The commander on board the USS George H.W. Bush aircraft carrier overseeing the ongoing airstrikes in Iraq said Navy F/A-18s have flown at least 30 bombing missions against the Islamic State of Iraq and the Levant, or ISIL, targets.
Thus far, Navy planes have destroyed ISIL mobile artillery positions, convoys and other strategic targets including vehicles and equipment captured by ISIL, said Navy Rear Adm. DeWolfe Miller, Commander, Carrier Strike Group Two told reporters by phone from the Arabian Gulf.
The Navy F/A-18s are configured with a host of air-to-air and air-to-ground weapons such as the GBU-54 500-pound laser-guided bombs dropped in Iraq. Laser-guided bombs can be guided by a laser-designation from the air or nearby ground forces. The GBU-54s dropped in Iraq are known as Laser Joint Direct Attack Munitions or LJDAMS, which rely on GPS guidance to pinpoint their targets.
The GBU 54 is a 581-pound glide bomb with a range of up to 15 nautical miles, service officials said. The weapon uses semi-active laser guidance as well as GPS and inertial navigation systems.
Navy officials said standard laser guidance packages on bombs prove exceptionally accurate in clear conditions against stationary targets. However, with significant amounts of environmental factors such as airborne dust, smoke, fog, or cloud cover, the guidance packages can have difficulty maintaining “lock” on the laser designation while pursuing moving or maneuvering targets, officials explained.
This is why the GBU-54 was engineered. It is a dual-mode precision-guided bomb designed to destroyed fixed and re-locatable or moving targets, Navy officials said.
Miller said the intelligence, surveillance reconnaissance (ISR) missions flown over Iraq in recent months by F/A-18s helped familiarize pilots with ISIL targets and contributed to the success thus far of the attacks.

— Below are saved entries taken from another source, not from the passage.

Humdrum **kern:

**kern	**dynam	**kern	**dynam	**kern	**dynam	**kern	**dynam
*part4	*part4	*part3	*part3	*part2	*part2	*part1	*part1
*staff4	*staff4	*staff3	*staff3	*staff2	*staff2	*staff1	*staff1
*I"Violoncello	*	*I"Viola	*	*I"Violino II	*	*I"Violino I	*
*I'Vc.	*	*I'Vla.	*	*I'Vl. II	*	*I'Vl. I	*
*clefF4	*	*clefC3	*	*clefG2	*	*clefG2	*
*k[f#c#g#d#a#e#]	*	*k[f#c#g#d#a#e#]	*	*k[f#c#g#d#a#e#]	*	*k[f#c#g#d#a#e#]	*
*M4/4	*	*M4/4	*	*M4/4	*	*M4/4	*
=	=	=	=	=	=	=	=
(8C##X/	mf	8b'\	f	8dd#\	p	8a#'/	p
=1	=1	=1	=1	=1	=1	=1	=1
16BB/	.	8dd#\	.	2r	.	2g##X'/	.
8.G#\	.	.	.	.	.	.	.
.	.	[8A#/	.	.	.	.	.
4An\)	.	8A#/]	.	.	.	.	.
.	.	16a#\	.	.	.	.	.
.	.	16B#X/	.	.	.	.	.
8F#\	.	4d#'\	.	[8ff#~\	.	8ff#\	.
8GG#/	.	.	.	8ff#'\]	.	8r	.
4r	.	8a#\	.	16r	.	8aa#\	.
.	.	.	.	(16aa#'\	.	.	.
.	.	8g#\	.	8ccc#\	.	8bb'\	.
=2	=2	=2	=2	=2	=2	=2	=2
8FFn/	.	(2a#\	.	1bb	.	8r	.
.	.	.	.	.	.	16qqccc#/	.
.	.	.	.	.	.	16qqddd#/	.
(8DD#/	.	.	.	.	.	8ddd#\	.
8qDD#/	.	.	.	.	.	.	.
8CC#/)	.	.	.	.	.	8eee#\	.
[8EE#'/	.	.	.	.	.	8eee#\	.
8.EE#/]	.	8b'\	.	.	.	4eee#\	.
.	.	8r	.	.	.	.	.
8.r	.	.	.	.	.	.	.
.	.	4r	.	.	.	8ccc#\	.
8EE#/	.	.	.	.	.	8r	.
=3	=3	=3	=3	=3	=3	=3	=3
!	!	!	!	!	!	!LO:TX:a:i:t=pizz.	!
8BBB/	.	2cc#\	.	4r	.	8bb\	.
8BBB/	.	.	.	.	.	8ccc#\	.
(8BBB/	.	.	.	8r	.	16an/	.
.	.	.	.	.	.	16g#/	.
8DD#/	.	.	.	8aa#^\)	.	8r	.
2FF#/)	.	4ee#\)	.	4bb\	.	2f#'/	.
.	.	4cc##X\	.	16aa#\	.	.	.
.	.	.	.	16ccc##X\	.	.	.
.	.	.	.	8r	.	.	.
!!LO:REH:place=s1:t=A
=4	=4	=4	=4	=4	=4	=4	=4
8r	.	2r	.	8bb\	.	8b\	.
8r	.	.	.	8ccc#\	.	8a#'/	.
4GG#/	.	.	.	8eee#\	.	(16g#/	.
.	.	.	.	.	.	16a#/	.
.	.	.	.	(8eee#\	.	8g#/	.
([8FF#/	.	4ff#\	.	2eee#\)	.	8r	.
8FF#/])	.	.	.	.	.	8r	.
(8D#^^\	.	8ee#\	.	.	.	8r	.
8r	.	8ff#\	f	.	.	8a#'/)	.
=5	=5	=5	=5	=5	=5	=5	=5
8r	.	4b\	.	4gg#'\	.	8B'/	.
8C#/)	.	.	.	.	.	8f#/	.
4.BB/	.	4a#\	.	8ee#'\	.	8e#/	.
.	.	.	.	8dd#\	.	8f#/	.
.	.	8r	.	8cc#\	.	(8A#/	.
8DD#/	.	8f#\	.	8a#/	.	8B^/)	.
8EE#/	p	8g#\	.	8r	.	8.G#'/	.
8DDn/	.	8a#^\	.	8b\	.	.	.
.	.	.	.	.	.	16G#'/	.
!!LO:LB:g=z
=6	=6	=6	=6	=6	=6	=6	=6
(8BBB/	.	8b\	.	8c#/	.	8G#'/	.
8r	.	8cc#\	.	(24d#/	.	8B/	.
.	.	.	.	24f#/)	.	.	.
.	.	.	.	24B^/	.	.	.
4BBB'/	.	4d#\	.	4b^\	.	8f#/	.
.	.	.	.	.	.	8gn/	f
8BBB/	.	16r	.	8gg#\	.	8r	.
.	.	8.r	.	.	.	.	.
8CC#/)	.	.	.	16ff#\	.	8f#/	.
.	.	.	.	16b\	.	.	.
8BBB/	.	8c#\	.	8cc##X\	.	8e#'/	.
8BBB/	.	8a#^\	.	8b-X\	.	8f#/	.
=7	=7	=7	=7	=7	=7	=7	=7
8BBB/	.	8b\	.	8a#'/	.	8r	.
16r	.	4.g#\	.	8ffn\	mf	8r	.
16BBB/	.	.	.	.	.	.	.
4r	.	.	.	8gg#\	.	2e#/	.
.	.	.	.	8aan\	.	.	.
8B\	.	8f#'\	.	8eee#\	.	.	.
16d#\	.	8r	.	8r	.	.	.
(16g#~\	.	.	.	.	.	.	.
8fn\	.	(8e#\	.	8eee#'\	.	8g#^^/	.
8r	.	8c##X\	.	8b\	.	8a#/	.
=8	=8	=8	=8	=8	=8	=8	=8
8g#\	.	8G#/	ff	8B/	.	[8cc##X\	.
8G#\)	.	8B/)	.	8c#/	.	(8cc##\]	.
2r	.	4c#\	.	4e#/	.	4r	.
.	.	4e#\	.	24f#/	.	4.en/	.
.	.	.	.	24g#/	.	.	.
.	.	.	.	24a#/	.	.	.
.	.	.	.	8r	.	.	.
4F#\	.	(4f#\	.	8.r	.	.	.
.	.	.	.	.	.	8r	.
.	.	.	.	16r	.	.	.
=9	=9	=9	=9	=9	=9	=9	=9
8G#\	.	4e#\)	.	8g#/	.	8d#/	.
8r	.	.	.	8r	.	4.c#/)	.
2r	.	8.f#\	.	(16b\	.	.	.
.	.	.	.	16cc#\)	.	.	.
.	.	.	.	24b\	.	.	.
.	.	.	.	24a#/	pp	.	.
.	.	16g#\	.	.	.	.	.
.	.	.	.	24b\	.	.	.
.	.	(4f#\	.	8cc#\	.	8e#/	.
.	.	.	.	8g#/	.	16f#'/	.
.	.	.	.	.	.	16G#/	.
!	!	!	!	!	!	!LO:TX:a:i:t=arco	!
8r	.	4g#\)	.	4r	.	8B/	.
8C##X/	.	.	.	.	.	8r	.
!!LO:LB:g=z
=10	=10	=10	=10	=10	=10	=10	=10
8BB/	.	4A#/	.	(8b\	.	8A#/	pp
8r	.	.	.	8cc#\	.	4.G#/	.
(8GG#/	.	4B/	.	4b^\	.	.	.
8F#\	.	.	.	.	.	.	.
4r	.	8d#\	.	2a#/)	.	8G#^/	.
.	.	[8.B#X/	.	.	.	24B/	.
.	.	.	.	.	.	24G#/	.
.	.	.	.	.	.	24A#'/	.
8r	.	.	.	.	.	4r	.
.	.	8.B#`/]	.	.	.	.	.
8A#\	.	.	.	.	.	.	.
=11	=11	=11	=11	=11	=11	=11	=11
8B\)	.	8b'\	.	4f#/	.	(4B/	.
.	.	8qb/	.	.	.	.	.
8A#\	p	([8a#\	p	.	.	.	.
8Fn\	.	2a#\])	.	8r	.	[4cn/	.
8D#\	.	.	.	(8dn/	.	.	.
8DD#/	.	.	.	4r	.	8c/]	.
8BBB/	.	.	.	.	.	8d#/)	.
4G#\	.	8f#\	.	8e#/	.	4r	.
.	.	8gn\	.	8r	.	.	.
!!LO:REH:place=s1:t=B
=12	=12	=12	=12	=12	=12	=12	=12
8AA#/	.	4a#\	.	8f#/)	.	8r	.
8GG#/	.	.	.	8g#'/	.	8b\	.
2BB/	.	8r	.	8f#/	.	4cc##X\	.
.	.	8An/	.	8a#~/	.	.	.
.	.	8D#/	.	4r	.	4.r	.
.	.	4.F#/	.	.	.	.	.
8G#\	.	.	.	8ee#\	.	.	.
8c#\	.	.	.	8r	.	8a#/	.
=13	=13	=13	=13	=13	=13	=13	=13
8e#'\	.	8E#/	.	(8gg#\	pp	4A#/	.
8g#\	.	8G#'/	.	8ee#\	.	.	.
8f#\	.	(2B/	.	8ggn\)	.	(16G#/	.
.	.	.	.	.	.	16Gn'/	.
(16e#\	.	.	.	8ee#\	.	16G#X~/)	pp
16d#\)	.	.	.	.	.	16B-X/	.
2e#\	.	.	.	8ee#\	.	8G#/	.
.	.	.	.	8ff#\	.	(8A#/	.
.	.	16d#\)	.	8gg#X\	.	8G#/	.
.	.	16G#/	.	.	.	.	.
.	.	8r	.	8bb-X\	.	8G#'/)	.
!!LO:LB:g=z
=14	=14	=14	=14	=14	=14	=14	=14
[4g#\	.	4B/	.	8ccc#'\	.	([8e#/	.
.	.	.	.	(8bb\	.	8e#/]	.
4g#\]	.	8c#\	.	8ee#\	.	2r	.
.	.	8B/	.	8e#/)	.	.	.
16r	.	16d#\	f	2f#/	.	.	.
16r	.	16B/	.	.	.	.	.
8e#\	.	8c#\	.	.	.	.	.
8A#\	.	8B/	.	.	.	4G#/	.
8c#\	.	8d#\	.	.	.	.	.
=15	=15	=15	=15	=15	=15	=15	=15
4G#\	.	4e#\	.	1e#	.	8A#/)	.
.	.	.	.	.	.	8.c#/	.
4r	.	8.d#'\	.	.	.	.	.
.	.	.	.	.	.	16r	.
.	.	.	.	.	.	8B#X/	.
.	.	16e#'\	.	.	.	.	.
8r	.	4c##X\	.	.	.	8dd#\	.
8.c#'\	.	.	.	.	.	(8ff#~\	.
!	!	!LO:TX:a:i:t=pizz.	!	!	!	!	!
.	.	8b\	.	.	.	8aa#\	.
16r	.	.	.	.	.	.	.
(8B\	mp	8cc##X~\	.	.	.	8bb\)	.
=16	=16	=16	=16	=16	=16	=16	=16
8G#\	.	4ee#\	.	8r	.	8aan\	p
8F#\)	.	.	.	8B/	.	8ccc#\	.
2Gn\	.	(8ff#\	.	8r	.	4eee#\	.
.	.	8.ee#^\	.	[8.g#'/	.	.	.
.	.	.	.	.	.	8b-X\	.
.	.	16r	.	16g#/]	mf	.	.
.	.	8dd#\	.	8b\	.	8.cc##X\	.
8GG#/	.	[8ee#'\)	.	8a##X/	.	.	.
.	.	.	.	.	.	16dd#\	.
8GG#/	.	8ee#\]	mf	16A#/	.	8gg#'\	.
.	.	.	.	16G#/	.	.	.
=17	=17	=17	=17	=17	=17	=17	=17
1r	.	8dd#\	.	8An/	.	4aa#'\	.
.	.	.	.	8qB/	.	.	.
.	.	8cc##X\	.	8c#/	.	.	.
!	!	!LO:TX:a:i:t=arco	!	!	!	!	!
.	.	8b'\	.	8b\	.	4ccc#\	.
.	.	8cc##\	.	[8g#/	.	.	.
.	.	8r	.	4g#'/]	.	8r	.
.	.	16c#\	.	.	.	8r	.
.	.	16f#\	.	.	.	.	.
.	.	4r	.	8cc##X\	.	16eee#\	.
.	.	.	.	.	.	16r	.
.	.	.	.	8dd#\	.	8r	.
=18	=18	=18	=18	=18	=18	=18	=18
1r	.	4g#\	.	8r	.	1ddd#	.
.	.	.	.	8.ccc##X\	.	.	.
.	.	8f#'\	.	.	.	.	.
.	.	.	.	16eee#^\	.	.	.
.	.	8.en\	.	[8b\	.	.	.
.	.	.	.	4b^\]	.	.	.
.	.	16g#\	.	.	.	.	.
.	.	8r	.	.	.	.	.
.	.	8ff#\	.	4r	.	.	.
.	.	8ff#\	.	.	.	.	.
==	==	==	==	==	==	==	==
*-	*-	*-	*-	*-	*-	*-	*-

“Almost every flight that we do is involved with non-traditional ISR,” Miller said.
The Bush carrier strike group, which has flown more than 1,000 sorties over Iraq in recent months, shifted this past June from missions supporting Afghanistan operations to its present role in Iraq. Prior to conducting missions in Iraq, the USS Bush flew 1,300 sorties over Afghanistan, Miller said.
“What we’ve shown throughout this deployment is flexibility, adaptability and the persistent nature of naval forces that are able to transition. Naval forces are where you need us when you need us with the capability that you need,” Miller said.
The attacks on ISIL by the U.S. Navy have involved F/A-18 fighter jets as well as E2 Hawkeye surveillance planes and EA-6B Prowlers for electronic warfare, Capt. Dan L. Cheever, Commander, Carrier Air Wing Eight, told reporters.
Two helicopter squadrons are assisting the effort as well, Cheever said.
Navy officials said the strike missions have been successful but would not comment on operational warfare questions such as whether ISIL has been firing anti-aircraft artillery back at U.S. planes during strike missions.
“We can handle whatever they have,” Miller said.
At the moment, the USS Bush carrier strike group includes the USS Philippine Sea, a cruiser and two destroyers, the USS Roosevelt and the USS O’Kane, Navy officials said.
The carrier strike group is joined by an Amphibious Ready Group also in the Arabian Gulf consisting of the USS Bataan, an amphibious assault ship and the USS Gunston Hall, a dock landing ship, Navy officials said.
The USS Bush has completed six months out of a planned nine-month deployment, however the carrier could wind up staying longer if bombing missions continue, Miller said.
“We are a sustainable force and we will stay out here as long as we’re needed,” he said.